Simply explained: Stellar Consensus Protocol

Nope, it’s not PoW nor PoS


This article is the second in a series of articles titled “Blockchain definition of the week”. Every Wednesday, I will publish an article addressing an important definition of the decentralized world. These definitions may be relevant to the technology as a whole, some individual aspect of blockchain, or be regarding a specific blockchain protocol.

The choice of “Stellar Consensus Protocol” as the topic of the second week was made to offer a comprehensive explanation of a different form of reaching consensus in decentralized systems, which underlies one of the most well-known distributed technology platforms, Stellar Network.

Additionally, if you speak Portuguese, you can check out my other series, titled “Smart Contracts”, with articles published every Tuesday.


IMPORTANT:

This article requires the reader to have some previous understanding of distributed networks and nodes.

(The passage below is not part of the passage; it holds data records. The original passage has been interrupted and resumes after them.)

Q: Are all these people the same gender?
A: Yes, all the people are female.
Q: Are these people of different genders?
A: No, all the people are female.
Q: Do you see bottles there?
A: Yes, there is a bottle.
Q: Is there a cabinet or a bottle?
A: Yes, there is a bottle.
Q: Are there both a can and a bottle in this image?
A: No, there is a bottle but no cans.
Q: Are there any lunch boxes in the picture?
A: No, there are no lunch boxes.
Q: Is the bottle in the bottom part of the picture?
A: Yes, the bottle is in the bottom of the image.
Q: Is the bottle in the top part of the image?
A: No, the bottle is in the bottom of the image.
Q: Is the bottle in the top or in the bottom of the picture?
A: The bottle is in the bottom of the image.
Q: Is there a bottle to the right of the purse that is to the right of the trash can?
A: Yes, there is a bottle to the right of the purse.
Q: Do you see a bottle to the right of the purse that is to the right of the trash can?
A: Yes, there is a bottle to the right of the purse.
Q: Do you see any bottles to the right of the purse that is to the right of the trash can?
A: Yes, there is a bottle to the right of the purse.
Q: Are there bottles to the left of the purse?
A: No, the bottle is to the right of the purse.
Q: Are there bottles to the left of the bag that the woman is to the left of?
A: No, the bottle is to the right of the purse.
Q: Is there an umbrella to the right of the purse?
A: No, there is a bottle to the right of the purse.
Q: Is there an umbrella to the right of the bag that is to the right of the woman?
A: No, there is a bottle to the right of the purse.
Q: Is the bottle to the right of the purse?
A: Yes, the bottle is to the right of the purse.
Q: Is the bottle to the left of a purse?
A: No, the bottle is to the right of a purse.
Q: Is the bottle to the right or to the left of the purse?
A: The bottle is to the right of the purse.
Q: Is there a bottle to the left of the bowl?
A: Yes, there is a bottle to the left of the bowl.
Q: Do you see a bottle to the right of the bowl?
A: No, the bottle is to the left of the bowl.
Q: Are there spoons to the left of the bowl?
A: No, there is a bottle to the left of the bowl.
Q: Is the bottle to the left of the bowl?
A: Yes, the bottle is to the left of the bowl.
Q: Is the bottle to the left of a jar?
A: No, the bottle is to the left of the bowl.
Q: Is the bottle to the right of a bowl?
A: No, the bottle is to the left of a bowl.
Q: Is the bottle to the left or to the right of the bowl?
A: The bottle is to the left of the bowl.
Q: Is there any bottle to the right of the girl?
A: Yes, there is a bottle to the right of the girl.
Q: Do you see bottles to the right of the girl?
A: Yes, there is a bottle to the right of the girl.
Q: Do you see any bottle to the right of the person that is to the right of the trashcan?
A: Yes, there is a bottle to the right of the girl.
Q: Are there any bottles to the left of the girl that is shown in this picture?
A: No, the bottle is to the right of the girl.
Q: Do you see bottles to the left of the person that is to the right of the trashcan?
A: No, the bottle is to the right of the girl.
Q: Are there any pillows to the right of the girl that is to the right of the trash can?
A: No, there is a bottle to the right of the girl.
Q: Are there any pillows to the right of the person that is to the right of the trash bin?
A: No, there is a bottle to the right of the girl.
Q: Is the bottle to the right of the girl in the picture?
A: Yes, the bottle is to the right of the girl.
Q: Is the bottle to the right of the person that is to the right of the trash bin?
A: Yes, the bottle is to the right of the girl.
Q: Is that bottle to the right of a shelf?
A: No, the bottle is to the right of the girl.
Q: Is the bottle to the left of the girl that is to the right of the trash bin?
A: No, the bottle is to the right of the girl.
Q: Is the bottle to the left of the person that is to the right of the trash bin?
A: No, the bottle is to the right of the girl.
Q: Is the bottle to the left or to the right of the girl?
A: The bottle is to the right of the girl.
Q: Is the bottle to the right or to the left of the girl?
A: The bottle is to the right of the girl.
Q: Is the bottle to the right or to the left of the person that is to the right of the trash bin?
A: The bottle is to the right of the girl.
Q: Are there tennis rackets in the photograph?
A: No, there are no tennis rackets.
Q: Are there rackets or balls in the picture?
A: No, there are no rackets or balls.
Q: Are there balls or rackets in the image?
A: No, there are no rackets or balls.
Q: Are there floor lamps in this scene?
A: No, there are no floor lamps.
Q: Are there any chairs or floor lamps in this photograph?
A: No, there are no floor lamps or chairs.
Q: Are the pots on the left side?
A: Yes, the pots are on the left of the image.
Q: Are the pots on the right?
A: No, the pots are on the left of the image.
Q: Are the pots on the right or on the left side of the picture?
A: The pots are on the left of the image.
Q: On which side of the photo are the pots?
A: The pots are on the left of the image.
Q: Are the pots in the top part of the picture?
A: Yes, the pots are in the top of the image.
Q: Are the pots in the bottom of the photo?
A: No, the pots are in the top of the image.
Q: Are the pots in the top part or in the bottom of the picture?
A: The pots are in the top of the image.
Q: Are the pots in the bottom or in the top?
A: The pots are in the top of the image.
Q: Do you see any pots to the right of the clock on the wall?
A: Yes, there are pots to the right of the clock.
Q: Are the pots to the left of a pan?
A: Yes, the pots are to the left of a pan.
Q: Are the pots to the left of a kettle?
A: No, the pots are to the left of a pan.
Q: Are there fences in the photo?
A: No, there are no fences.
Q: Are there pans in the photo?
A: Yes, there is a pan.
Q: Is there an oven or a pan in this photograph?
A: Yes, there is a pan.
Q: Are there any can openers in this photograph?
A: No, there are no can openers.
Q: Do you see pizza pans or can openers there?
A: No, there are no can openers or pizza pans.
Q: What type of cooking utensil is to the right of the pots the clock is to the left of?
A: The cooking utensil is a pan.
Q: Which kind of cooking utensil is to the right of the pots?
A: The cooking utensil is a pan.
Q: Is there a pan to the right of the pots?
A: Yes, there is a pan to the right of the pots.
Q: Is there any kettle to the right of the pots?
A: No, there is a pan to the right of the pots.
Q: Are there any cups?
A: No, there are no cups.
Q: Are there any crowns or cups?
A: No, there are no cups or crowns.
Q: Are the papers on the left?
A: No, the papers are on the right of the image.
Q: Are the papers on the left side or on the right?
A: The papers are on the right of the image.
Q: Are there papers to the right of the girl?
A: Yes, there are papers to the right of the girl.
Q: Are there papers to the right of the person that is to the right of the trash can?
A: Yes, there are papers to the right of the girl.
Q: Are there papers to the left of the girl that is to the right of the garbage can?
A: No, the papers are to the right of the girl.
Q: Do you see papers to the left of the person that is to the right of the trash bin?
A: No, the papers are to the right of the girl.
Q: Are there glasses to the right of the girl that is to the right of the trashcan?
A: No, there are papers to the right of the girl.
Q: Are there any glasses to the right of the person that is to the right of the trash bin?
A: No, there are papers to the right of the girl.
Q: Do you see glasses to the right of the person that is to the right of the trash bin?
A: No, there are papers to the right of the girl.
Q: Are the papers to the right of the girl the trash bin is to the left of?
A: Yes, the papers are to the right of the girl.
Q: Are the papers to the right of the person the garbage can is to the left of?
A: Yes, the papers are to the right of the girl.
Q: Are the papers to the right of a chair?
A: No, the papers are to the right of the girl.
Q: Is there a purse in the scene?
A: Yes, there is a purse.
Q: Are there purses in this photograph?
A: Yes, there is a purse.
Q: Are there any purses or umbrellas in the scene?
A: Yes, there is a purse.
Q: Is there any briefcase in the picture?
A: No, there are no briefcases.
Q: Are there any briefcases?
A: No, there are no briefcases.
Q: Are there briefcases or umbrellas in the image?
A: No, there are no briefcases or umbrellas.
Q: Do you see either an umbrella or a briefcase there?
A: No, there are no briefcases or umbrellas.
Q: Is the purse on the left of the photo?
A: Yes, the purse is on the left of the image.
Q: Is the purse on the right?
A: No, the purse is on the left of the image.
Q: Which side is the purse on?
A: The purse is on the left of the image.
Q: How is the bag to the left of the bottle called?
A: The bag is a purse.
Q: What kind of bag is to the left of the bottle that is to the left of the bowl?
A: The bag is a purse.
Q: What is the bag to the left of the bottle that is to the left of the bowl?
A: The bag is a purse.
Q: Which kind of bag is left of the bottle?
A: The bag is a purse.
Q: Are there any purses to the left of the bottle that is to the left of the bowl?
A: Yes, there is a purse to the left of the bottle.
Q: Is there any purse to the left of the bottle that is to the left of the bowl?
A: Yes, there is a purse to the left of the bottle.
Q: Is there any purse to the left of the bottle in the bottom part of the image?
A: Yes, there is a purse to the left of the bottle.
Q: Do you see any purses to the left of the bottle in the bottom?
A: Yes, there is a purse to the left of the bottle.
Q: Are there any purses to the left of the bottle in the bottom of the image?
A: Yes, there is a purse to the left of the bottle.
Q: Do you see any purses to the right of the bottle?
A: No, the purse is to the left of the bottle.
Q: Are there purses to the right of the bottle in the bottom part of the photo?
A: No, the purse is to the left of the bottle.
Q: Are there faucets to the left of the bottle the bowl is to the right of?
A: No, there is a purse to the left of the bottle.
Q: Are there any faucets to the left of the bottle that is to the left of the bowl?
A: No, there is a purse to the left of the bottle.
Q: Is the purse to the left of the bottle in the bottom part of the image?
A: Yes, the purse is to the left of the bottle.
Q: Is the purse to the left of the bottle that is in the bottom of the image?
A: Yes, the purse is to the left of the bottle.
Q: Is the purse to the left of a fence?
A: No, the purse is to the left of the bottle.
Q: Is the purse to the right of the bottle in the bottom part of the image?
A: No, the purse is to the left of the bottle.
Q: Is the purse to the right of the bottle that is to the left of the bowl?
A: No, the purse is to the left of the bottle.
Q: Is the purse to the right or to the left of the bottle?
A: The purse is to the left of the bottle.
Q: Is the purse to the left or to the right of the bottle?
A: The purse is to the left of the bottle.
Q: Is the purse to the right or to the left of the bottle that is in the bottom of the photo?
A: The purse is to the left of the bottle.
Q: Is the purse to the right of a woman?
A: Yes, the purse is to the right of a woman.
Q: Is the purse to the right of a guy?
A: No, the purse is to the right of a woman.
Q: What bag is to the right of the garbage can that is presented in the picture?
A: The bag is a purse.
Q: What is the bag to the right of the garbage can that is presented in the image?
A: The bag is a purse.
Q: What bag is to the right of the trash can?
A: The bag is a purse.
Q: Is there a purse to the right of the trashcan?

Also, SCP is a complicated concept to grasp, and this article is meant to be an introductory step into understanding the protocol fully. Simplifications were used to limit the complexity of the article and hence may not be technically correct in its entirety. Mathematical proofs and theorems were not displayed for the same reason.


Introduction & Key Concepts

Before we dive deep into the technicalities of the SCP, there are a few terms we should cover:

Stellar Network

Stellar is a platform released in 2014 with the aim of utilizing blockchain to provide more accessible financial services to people worldwide. It has IBM, Deloitte and Stripe as partners, and its token, called Lumens (XLM), has the sixth largest market cap of all cryptocurrencies (as of this writing). The Stellar Network boasts very fast transactions with extremely low fees, and while its focus is on providing a platform for cross-border payments, it also permits the creation of smart contracts.

You can find more info about Stellar on their website www.stellar.org. Today, we will only discuss the consensus protocol utilized by its platform.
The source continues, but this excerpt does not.